Task description: All that is needed is each line of the entries holding the word "ProjectId", copied as it stands.

(Saved entries)
* * * * * * *
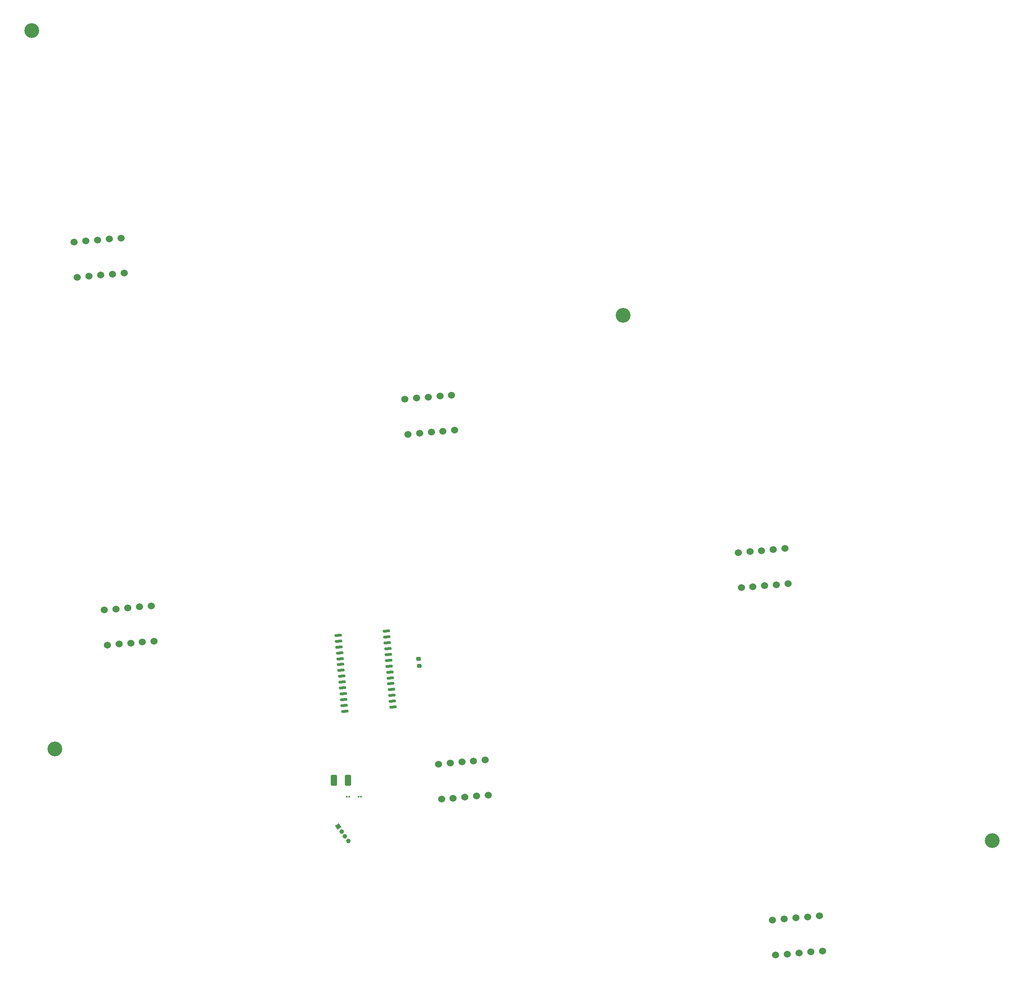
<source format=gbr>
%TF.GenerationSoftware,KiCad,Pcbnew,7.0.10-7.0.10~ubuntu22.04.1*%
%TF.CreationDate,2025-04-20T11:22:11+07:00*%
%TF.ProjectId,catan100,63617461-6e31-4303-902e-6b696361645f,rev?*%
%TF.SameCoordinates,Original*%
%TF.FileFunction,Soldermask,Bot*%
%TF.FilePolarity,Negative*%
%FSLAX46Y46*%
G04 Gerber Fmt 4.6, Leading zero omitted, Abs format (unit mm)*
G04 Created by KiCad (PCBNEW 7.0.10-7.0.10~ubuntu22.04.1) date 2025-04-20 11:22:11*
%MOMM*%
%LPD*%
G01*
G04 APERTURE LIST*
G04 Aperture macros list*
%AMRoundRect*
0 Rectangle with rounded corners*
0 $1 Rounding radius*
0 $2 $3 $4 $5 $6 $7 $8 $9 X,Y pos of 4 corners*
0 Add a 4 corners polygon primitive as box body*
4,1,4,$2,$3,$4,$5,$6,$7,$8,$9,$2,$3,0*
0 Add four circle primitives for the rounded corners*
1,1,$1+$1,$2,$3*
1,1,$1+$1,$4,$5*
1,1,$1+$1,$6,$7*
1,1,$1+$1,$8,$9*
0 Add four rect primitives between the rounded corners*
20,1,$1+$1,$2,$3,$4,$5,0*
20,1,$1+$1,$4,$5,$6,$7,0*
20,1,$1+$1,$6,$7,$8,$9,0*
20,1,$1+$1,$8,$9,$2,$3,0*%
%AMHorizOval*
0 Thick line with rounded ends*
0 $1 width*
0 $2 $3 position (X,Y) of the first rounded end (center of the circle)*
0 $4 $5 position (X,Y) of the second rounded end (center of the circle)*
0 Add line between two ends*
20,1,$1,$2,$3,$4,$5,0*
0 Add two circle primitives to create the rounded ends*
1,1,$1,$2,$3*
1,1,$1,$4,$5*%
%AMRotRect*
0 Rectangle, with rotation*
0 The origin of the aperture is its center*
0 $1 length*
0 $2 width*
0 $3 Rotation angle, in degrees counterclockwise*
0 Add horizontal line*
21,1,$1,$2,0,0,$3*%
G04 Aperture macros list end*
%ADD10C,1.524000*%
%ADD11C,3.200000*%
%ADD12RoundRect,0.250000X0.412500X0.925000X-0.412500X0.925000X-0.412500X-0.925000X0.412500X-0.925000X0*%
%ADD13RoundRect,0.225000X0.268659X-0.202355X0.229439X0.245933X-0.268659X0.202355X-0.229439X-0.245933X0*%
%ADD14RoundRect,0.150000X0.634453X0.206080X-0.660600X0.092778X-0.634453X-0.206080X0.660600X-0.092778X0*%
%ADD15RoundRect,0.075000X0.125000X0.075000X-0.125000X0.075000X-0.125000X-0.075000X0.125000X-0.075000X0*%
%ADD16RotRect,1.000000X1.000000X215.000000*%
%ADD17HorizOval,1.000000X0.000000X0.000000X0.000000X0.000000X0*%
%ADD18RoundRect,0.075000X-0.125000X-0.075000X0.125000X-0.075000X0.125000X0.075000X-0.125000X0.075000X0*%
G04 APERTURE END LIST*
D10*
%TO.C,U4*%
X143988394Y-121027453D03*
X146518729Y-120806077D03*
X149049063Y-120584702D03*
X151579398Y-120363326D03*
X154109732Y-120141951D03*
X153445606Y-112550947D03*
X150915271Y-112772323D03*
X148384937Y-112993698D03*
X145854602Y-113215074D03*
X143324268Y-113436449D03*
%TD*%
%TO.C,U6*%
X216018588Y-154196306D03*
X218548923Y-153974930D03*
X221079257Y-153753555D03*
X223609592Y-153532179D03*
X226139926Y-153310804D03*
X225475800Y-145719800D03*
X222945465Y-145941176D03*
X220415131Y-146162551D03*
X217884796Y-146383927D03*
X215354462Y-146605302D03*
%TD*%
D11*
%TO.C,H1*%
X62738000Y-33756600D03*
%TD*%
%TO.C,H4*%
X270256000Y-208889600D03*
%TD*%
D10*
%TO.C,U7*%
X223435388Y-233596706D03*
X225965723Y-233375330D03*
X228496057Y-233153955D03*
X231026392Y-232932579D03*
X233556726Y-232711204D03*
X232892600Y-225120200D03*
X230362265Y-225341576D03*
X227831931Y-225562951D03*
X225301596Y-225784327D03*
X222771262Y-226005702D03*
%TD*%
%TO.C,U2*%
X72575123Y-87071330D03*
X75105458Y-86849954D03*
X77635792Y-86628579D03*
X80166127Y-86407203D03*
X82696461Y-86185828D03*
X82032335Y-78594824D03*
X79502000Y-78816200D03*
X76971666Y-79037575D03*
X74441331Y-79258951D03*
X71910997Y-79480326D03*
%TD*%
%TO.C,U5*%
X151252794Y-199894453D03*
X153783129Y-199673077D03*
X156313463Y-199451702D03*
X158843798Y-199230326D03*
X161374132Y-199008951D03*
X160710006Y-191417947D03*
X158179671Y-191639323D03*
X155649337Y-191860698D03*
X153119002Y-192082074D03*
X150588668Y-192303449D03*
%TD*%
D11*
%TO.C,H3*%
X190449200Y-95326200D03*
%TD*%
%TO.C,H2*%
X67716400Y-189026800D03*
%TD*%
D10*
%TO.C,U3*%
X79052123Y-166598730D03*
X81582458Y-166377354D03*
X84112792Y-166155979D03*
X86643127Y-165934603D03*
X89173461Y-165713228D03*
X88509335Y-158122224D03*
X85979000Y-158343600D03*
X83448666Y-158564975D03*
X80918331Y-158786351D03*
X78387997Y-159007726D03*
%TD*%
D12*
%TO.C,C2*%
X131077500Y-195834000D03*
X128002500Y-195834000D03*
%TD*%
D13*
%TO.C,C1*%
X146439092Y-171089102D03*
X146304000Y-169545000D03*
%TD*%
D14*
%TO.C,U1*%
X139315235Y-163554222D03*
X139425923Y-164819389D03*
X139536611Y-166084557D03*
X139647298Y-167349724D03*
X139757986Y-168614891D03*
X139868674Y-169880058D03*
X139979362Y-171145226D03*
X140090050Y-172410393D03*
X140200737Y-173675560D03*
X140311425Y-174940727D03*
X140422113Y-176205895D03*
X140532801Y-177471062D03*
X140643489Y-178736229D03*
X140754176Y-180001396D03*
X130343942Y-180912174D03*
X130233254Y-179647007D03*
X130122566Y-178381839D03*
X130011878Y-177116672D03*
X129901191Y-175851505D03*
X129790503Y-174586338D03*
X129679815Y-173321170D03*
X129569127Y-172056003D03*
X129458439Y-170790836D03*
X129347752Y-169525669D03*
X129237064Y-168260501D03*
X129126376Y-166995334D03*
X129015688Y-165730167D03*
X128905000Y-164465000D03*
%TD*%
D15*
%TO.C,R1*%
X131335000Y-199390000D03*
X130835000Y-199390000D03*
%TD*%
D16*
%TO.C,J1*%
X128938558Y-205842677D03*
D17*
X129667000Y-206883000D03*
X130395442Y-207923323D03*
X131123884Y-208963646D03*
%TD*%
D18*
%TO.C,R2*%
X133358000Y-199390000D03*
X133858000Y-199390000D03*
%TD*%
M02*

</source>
* * * * * * *
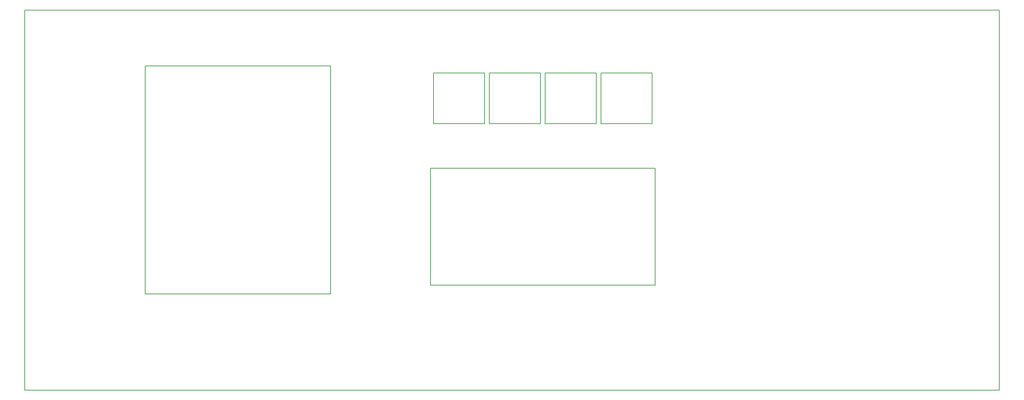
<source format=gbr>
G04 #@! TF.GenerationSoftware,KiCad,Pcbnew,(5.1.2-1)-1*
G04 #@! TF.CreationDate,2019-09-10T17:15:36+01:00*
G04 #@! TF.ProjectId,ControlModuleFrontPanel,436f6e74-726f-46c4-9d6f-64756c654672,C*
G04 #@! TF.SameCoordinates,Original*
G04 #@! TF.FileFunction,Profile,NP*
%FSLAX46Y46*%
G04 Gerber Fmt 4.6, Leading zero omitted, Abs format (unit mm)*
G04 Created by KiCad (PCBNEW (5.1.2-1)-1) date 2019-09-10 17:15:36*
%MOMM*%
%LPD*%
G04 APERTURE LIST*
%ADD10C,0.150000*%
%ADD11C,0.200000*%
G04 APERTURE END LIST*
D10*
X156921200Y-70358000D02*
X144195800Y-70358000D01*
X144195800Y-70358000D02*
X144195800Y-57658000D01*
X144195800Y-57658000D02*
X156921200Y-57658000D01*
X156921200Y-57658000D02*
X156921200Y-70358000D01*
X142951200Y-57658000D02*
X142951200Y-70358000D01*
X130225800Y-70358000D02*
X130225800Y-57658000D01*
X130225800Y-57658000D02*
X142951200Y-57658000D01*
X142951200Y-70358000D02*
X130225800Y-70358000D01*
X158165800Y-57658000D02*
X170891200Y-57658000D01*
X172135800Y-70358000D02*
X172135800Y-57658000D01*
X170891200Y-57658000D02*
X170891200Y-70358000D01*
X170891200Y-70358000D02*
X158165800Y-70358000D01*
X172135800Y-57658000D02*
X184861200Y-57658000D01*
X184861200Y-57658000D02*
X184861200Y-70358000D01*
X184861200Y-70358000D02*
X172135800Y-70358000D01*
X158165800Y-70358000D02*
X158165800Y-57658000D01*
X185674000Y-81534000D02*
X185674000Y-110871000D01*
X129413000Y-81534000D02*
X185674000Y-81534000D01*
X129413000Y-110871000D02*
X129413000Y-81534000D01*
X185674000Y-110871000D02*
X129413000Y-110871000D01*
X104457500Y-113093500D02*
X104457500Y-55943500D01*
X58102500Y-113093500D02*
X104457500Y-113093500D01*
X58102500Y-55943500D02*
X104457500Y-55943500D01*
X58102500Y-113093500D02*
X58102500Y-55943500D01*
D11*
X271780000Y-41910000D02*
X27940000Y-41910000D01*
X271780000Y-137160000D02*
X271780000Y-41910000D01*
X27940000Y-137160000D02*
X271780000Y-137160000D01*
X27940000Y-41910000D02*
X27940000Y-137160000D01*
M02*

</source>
* * * * * * *
Answer to the problem:
%TF.ProjectId,catan100,63617461-6e31-4303-902e-6b696361645f,rev?*%
G04 #@! TF.ProjectId,ControlModuleFrontPanel,436f6e74-726f-46c4-9d6f-64756c654672,C*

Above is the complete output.